A Brazilian TV host has landed his network in hot water over an on-air rant that he delivered about atheists and crime, with the network agreeing to air a religious freedom PSA as punishment for his contentious commentary.
TV host Jose Luiz Datena makes negative comments about atheists (YouTube)
Controversy first broke out after Jose Luiz Datena, host of the primetime show "Brasil Urgente," made negative comments about nontheists on the Rede Bandeirantes TV network back in 2010.
His proclamations were uttered while reacting to a shooting that resulted in the death of a child, with Datena alleging that the incident showed an "absence of God," the BBC reported.
"A guy that's atheist, in my humble opinion, has no limits, and that's why we see these crimes happening," Datena said.
The Brazilian host made it clear that he not only disagreed with and found the atheist worldview dangerous, but that he also didn't want nonbelievers watching his show.
"Listen, I keep on saying that those people whom are watching me doing this kind of journalism for 12 years — I think they share the same creed as I have, God!" he said, according to English subtitles on the original video. "Those of you who do not believe in God have no need to watch me."
Datena continued, "Atheists have no need to watch me."
An unnamed correspondent went on to agree with the host, saying, "Godless life causes individualism, selfishness, greed. All those things."
Watch these comments about atheists below:
It was these statements that reportedly led the Brazilian Association of Atheists and Agnostics to bring a lawsuit against the Rede Bandeirantes TV network as well at Datena in 2010, seeking a retraction of his statements.
It is unclear how that legal battle ended, but in 2013, the Brazilian government also brought a complaint of its own against the network, according to the Friendly Atheist.

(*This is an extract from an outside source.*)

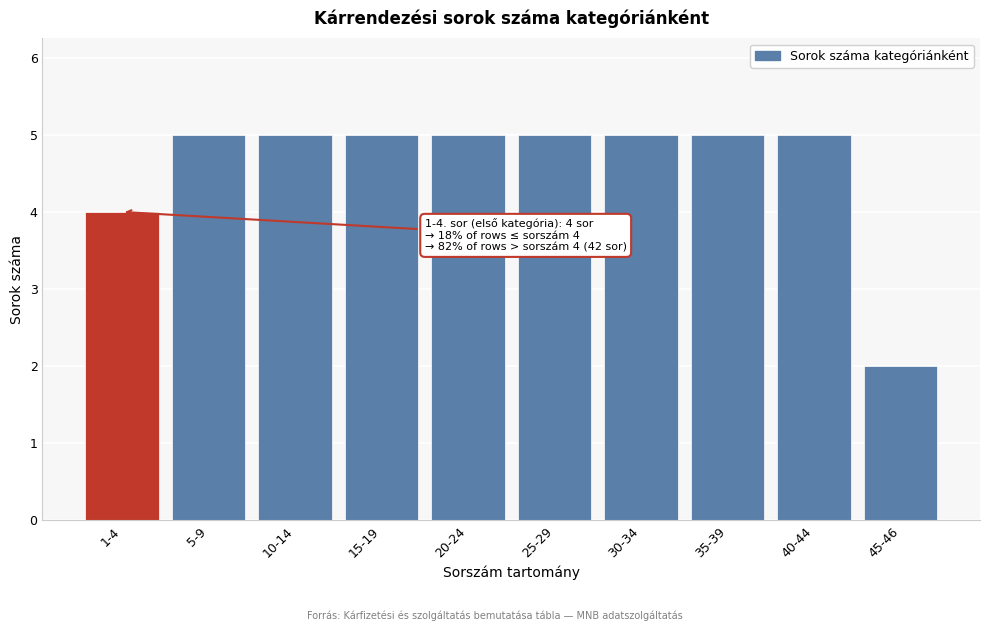

Reading right to left, what are all the values shown in this chart?

2	5	5	5	5	5	5	5	5	4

The country disallows speech that is seen as religiously intolerant, punishing infractions with fines or prison time. In this instance, Rede Bandeirantes won't pay a fine, but the network will be required to air a PSA about religious freedom 72 times between now and November.
"I’d call that a victory for atheists," Friendly Atheist blogger Hemant Mehta wrote of the end result. "Not bad in a country that’s nearly 90% Christian."